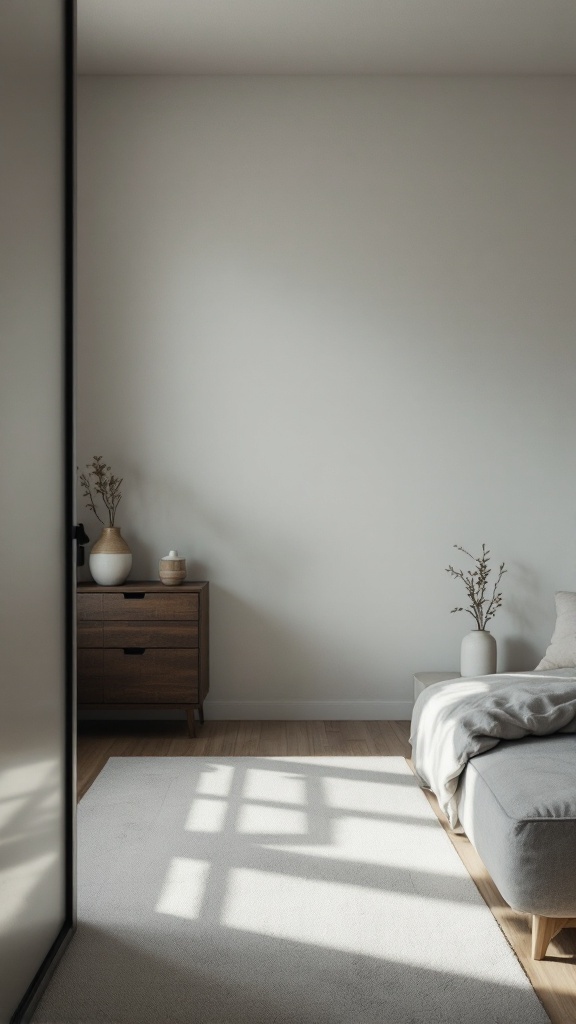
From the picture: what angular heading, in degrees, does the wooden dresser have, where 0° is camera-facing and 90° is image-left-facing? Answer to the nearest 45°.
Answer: approximately 0°

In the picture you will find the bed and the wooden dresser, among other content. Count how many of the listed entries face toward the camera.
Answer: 2

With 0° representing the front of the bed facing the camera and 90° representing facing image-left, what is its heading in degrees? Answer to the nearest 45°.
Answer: approximately 0°

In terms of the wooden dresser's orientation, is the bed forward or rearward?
forward

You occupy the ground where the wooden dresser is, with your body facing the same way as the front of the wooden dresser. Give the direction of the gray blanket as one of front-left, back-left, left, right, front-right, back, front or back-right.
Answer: front-left

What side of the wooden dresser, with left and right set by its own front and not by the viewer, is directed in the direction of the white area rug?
front

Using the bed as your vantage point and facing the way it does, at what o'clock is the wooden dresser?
The wooden dresser is roughly at 4 o'clock from the bed.

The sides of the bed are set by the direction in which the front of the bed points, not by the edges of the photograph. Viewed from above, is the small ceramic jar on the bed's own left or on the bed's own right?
on the bed's own right

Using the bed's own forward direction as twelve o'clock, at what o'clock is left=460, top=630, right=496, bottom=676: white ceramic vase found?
The white ceramic vase is roughly at 6 o'clock from the bed.

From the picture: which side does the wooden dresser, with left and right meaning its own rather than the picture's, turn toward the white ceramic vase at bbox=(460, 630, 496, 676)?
left
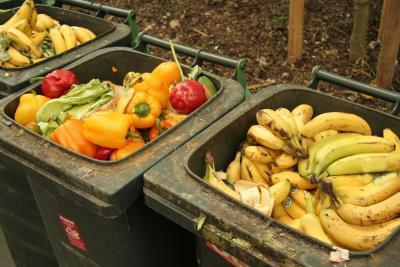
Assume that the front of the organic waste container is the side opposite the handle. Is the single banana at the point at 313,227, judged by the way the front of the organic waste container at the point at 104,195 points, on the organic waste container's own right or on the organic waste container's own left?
on the organic waste container's own left

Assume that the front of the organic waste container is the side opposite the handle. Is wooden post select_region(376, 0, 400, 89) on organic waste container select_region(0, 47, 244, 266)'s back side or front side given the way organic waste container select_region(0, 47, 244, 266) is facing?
on the back side

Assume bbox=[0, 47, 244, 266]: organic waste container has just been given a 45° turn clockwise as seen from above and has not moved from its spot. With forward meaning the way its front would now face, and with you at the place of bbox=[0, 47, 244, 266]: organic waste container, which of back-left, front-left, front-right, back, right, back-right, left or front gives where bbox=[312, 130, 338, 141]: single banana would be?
back

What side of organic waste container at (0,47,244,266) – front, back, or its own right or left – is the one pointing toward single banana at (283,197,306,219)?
left

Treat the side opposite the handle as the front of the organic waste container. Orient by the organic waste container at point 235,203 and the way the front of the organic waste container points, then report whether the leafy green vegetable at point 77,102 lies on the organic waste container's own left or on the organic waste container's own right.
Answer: on the organic waste container's own right

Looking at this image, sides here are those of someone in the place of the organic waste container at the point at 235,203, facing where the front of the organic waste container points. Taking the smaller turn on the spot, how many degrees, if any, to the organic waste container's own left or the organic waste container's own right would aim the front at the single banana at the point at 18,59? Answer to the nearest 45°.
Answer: approximately 90° to the organic waste container's own right

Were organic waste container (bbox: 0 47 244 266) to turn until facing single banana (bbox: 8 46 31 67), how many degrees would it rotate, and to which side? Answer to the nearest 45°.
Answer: approximately 135° to its right

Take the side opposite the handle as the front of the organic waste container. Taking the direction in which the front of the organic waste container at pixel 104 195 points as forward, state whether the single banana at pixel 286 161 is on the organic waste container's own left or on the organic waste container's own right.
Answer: on the organic waste container's own left

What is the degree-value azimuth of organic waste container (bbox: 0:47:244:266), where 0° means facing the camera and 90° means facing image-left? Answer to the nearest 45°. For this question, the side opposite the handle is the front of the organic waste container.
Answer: approximately 45°

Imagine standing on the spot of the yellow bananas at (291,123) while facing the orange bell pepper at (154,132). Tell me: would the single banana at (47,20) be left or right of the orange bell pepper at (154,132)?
right
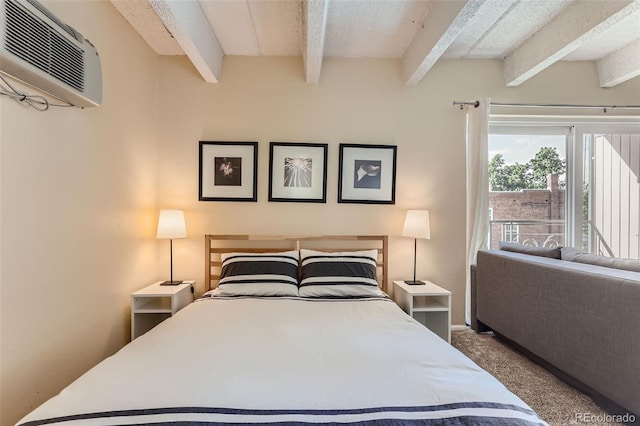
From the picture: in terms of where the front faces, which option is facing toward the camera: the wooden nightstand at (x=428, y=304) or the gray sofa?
the wooden nightstand

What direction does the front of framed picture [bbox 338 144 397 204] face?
toward the camera

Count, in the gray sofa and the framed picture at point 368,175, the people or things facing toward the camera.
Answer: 1

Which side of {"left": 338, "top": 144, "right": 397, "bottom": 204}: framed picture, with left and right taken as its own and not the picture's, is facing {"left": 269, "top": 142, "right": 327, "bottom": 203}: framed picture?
right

> _Work to complete_
Quote all of the entries above word for word, leaving out the pictures.

> _Written solution_
From the picture: what angular heading, in degrees, does the wooden dresser have, where 0° is camera-facing and 90° is image-left-facing? Answer to the nearest 45°.
Answer: approximately 0°

In the picture you will find the bed and the wooden dresser, among other content. Count how many of the listed entries face toward the camera.
Answer: 2

With 0° representing the front of the bed facing the camera and 90° representing facing image-left, what is its heading in degrees? Answer to the nearest 45°.
Answer: approximately 0°

In terms of the wooden dresser's orientation, is the bed forward or rearward?
forward

You occupy the ground where the wooden dresser is, with your body facing the same way as the front of the wooden dresser. Give the direction of the gray blanket as one of front-left, back-left, left, right, front-right, back, front or back-right.
Answer: front-left

What side of the wooden dresser, with left and right set by its own front and not by the viewer, is directed in the direction of the white area rug?
front

Using the bed as your vantage point and facing the way it does, at what o'clock is the wooden dresser?
The wooden dresser is roughly at 4 o'clock from the bed.

The sides of the bed are set by the direction in which the front of the bed points, not by the edges of the photograph. Viewed from above, is the small ceramic jar on the bed's own left or on the bed's own right?
on the bed's own right

Using the bed's own forward direction as twelve o'clock, at what o'clock is left=460, top=630, right=496, bottom=676: white ceramic vase found?
The white ceramic vase is roughly at 6 o'clock from the bed.

From the picture: which side does the wooden dresser, with left and right meaning its own rather than the picture's, turn toward the white ceramic vase at bbox=(460, 630, 496, 676)?
left
Assume that the front of the organic waste container is the side opposite the handle. Is the single banana at the point at 313,227, judged by the way the front of the organic waste container at the point at 104,195 points, on the organic waste container's own right or on the organic waste container's own left?
on the organic waste container's own left

Assume that the front of the organic waste container is the side opposite the handle. Is wooden post select_region(376, 0, 400, 89) on organic waste container select_region(0, 47, 244, 266)'s back side or front side given the way organic waste container select_region(0, 47, 244, 266) is facing?
on the back side

Assume bbox=[0, 47, 244, 266]: organic waste container has just been given a 45° turn clockwise as seen from above and has not moved from its spot. With forward meaning the way its front would now face, and with you at the place of bbox=[0, 47, 244, 266]: organic waste container, which of back-left, front-left, front-right, back, right, back-right, left or front gives where bbox=[312, 130, 338, 141]: single banana would be?
back

What side of organic waste container at (0,47,244,266) – front, back, or its own right or left – is the one pointing toward single banana at (283,197,306,219)?
left

Treat the side opposite the handle as the front of the organic waste container. Orient by the organic waste container at point 235,203 and the way the front of the organic waste container points, then report whether the leafy green vegetable at point 77,102 lies on the organic waste container's own left or on the organic waste container's own right.
Answer: on the organic waste container's own right

Looking at this image, sides here are those of someone in the place of the organic waste container at the point at 235,203, facing where the front of the organic waste container points. Taking the smaller turn on the spot, how many degrees, if any, to the organic waste container's own left or the organic waste container's own right would aim the front at the single banana at the point at 18,59? Answer to the nearest 45°.
Answer: approximately 90° to the organic waste container's own right

Were organic waste container (bbox: 0 47 244 266) to turn until facing single banana (bbox: 8 46 31 67), how many degrees would it rotate, and to which side? Answer to the nearest 45°.
Answer: approximately 135° to its right

Take the side opposite the handle as the front of the organic waste container. Taking the direction in which the front of the organic waste container at pixel 104 195 points as forward, state whether the single banana at pixel 286 161 is on the organic waste container's own left or on the organic waste container's own right.
Answer: on the organic waste container's own left

What is the degree-value azimuth of organic waste container (bbox: 0:47:244:266), where 0° means facing the camera and 90° means facing image-left? Answer to the nearest 45°. For this question, the side opposite the handle is the front of the organic waste container.
Answer: approximately 45°

Imagine standing on the spot of the yellow bananas at (291,123) while facing the orange bell pepper at (154,132). Tell me: would the single banana at (47,20) be left or right of the orange bell pepper at (154,132)?
right
From the picture: in terms of where the front faces, which option is facing toward the camera: the wooden nightstand at (x=428, y=304) or the gray sofa?
the wooden nightstand

What direction does the front of framed picture [bbox 338 144 397 204] face?
toward the camera

Count, in the gray sofa and the framed picture at point 368,175, the people or things facing toward the camera.
Answer: 1

Which side of {"left": 338, "top": 144, "right": 397, "bottom": 204}: framed picture, with left and right taken as its own and not the picture's, is facing {"left": 269, "top": 142, "right": 327, "bottom": 203}: framed picture?
right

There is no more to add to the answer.